> **EXERCISE AIM**
Would you give the entries again word for word, with no pictures in the copy?

> **SUPPLIED RECORDS**
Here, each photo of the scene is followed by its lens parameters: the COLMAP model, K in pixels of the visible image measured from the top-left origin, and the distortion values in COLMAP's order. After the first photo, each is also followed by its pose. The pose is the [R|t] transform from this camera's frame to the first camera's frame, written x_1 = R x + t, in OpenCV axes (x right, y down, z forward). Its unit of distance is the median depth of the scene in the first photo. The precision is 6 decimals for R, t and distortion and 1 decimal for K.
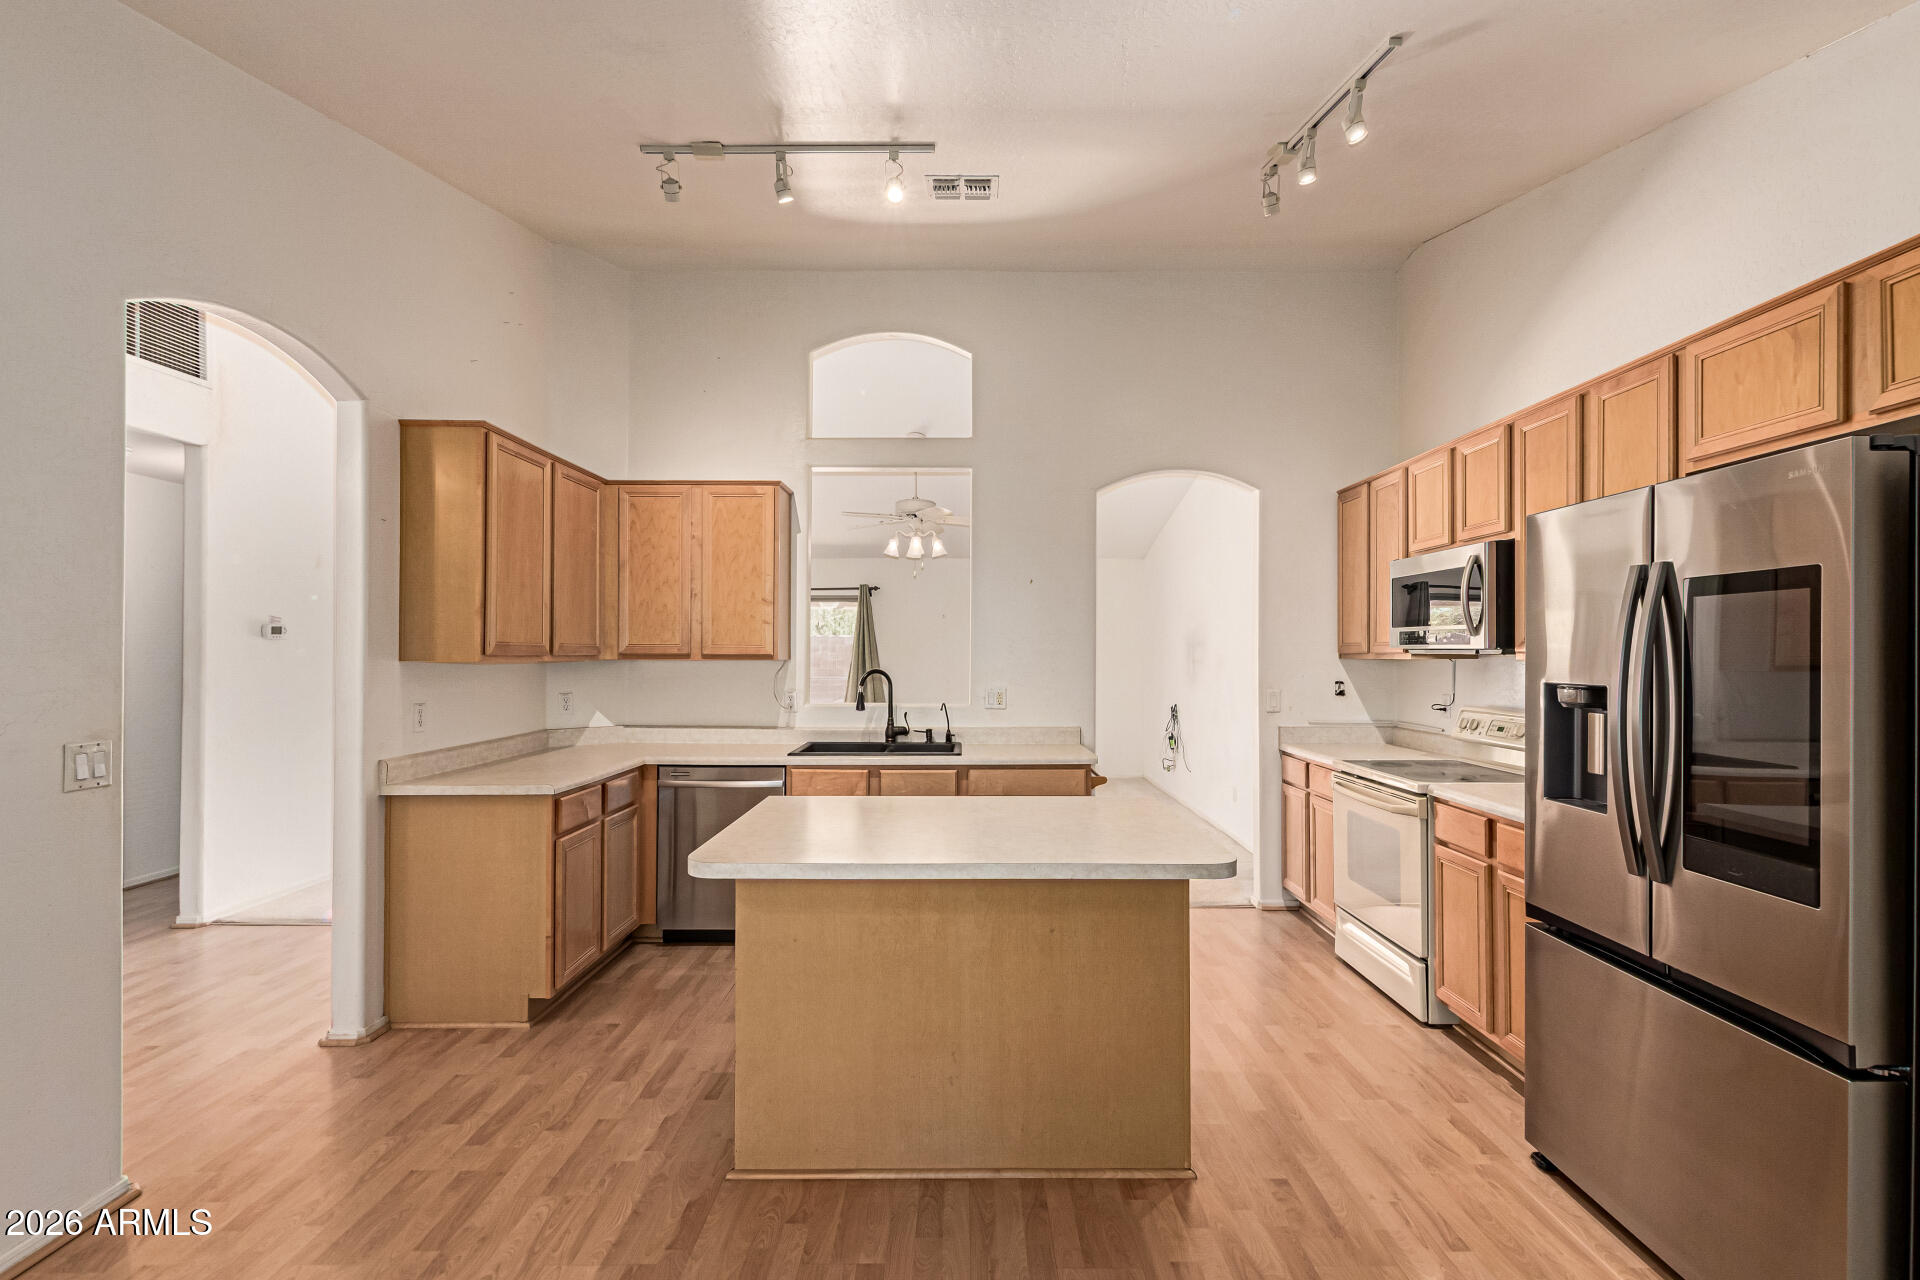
lens RADIAL K [[873.7, 0, 965.1], [0, 873.7, 648.2], [0, 0, 1]] dist [0.008746, -0.002412]
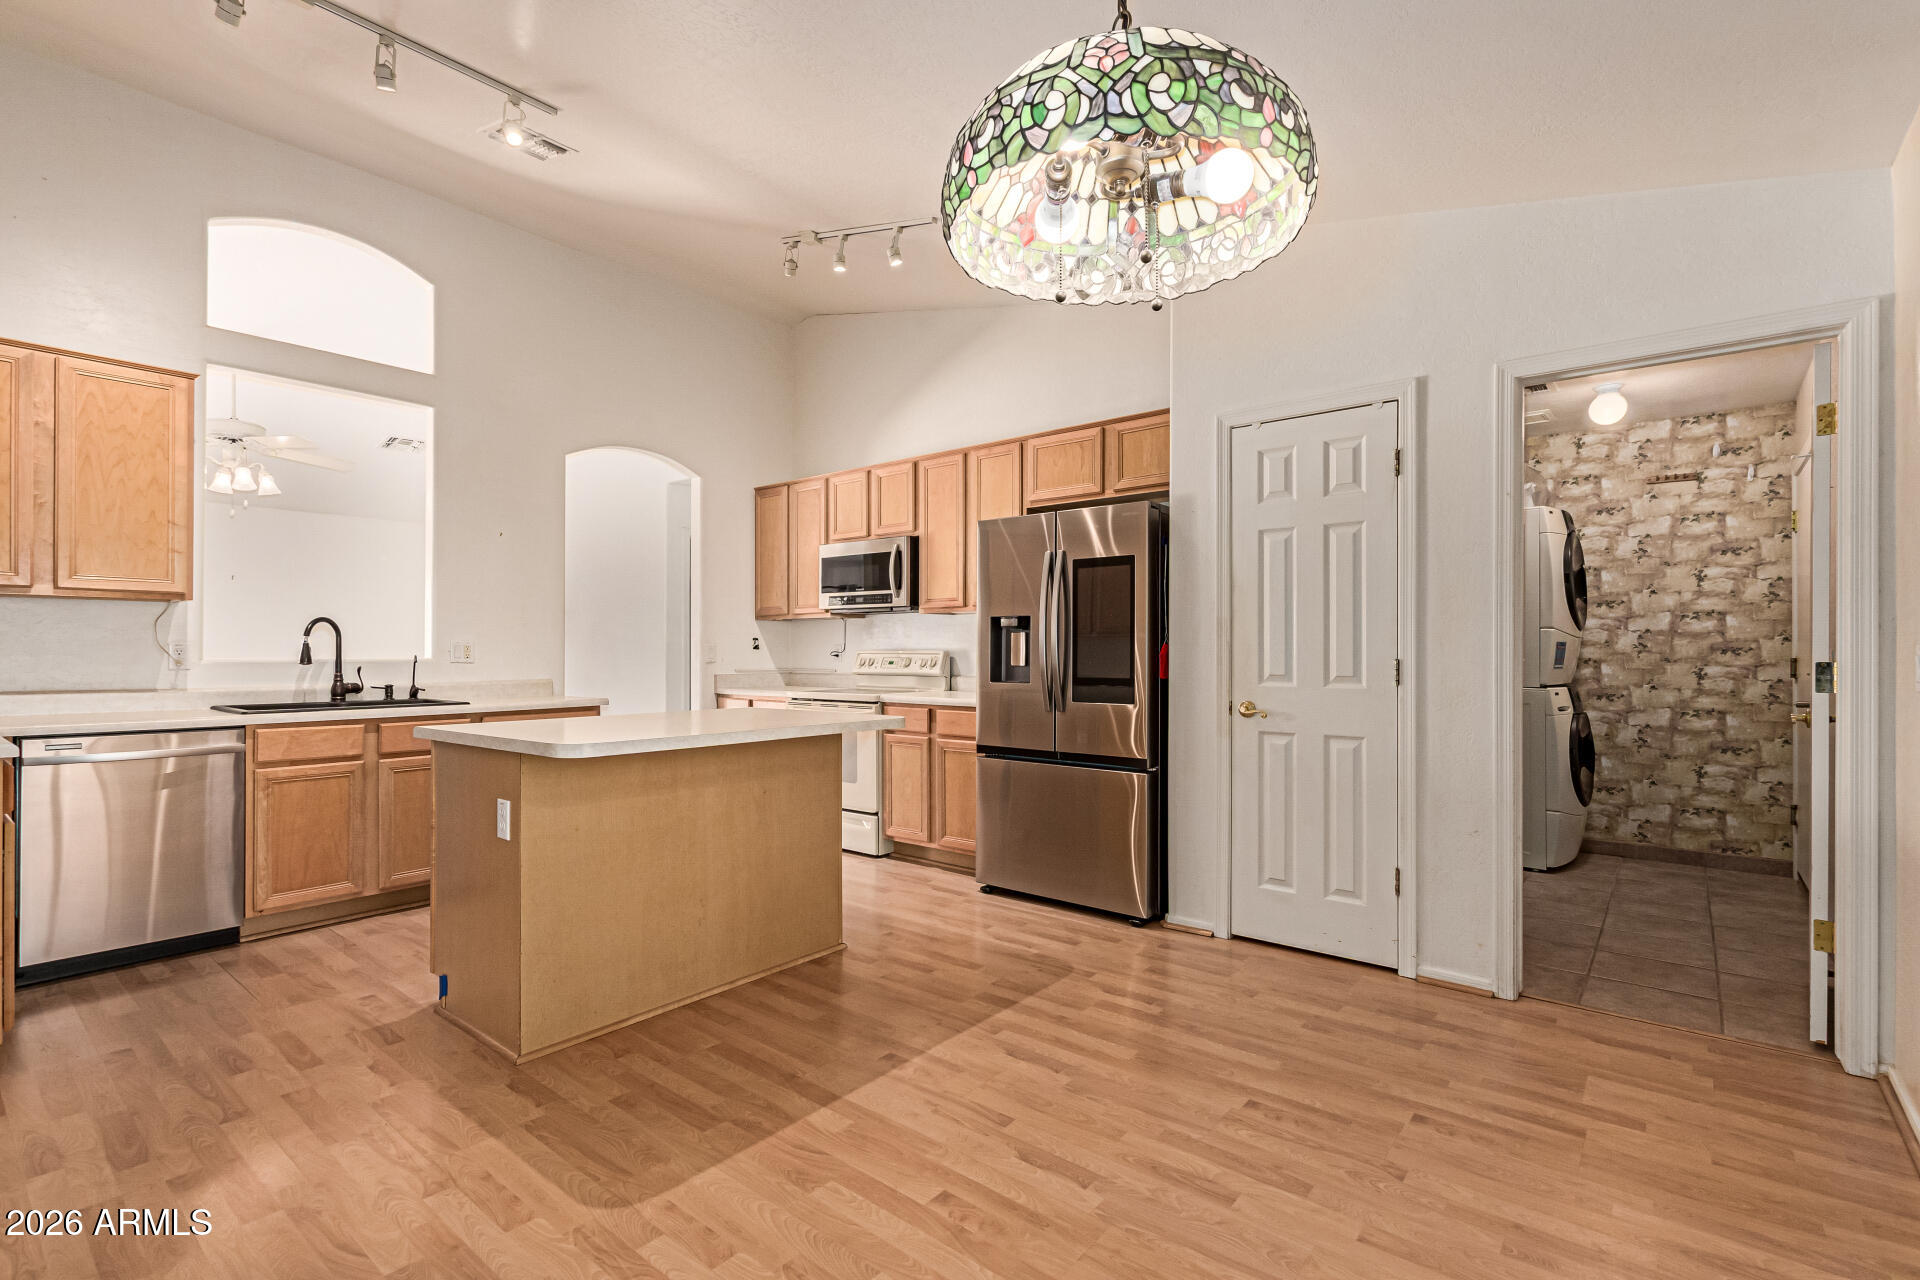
lens RADIAL K [[873.7, 0, 951.3], [0, 873.7, 643.6], [0, 0, 1]] dist [0.008746, -0.002412]
pose [[0.646179, 0.006376, 0.763159, -0.571913], [-0.005905, 0.999977, -0.003355, 0.078188], [-0.763163, -0.002338, 0.646202, -0.057886]]
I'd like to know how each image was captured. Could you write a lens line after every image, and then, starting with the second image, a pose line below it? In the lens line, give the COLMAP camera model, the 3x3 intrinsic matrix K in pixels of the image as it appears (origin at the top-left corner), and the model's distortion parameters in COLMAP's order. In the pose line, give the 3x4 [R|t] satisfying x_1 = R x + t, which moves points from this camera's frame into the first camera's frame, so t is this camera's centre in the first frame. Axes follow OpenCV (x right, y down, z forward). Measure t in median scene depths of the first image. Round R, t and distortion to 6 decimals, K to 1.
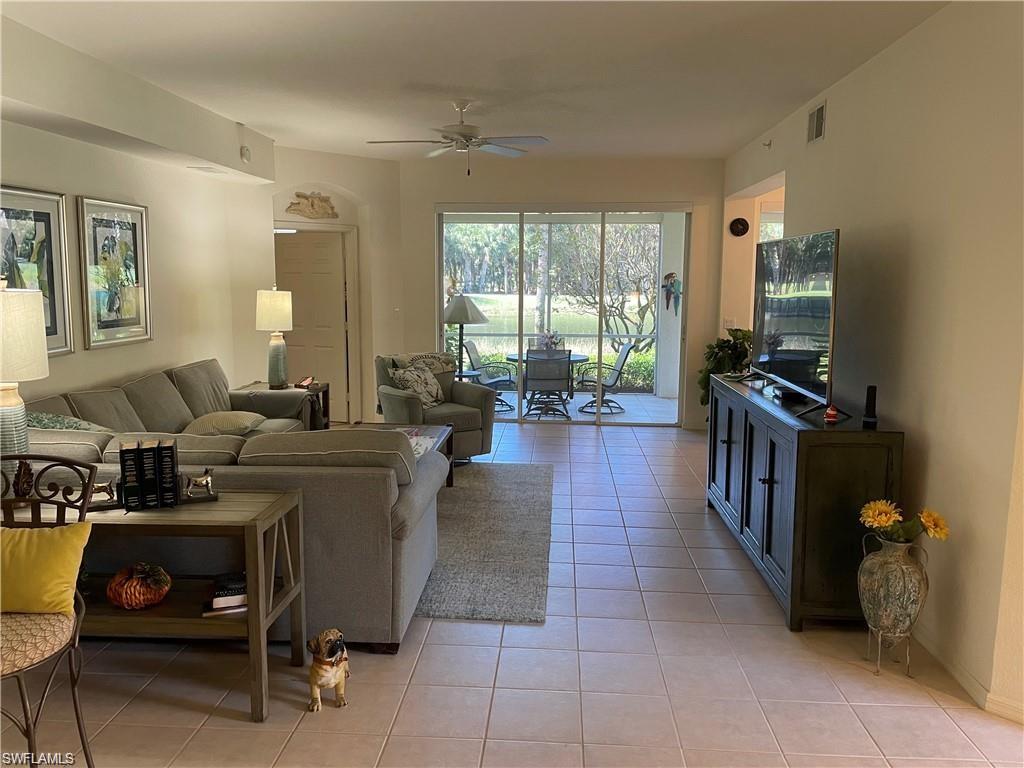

> **EXERCISE SOLUTION**
Here, each photo of the scene is followed by its lens parameters: the COLMAP model, K in pixels of the visible image measured from the top-left origin, and the distortion values in COLMAP's order. After the first photo, each is also followed by its pose. The pose is the [R|t] transform from this camera's frame to the first camera's frame, written x_1 = R x + t, in OpenCV axes (x right, y down, z forward). Its unit of distance is the median depth of the scene in the first photo. The precision is 6 decimals for R, t and distortion and 1 decimal for K.
lens RADIAL K [[873.7, 0, 965.1], [0, 873.7, 648.2], [0, 0, 1]] dist [0.008746, -0.002412]
lens RADIAL K [[873.7, 0, 951.3], [0, 873.7, 643.6], [0, 0, 1]] dist [0.008746, -0.002412]
pose [[0.646179, 0.006376, 0.763159, -0.571913], [-0.005905, 0.999977, -0.003355, 0.078188], [-0.763163, -0.002338, 0.646202, -0.057886]]
I'd like to know how each image was captured. Could you write a lens line after every image, and then, starting with the second image, a pose line below it? In the lens line, give the COLMAP camera model, the 3x3 intrinsic matrix K in pixels of the image as it appears (origin at the top-left corner), and the model's distortion parameters in COLMAP's order. In the pose line, give the 3x4 [R|t] satisfying x_1 = R x + t, which moves points from this camera's frame into the first camera's frame, so t is this camera's centre in the first frame. Axes follow OpenCV (x right, y down, z forward). Measure t in median scene depths of the first image. Round R, t and distortion to 6 decimals, K to 1.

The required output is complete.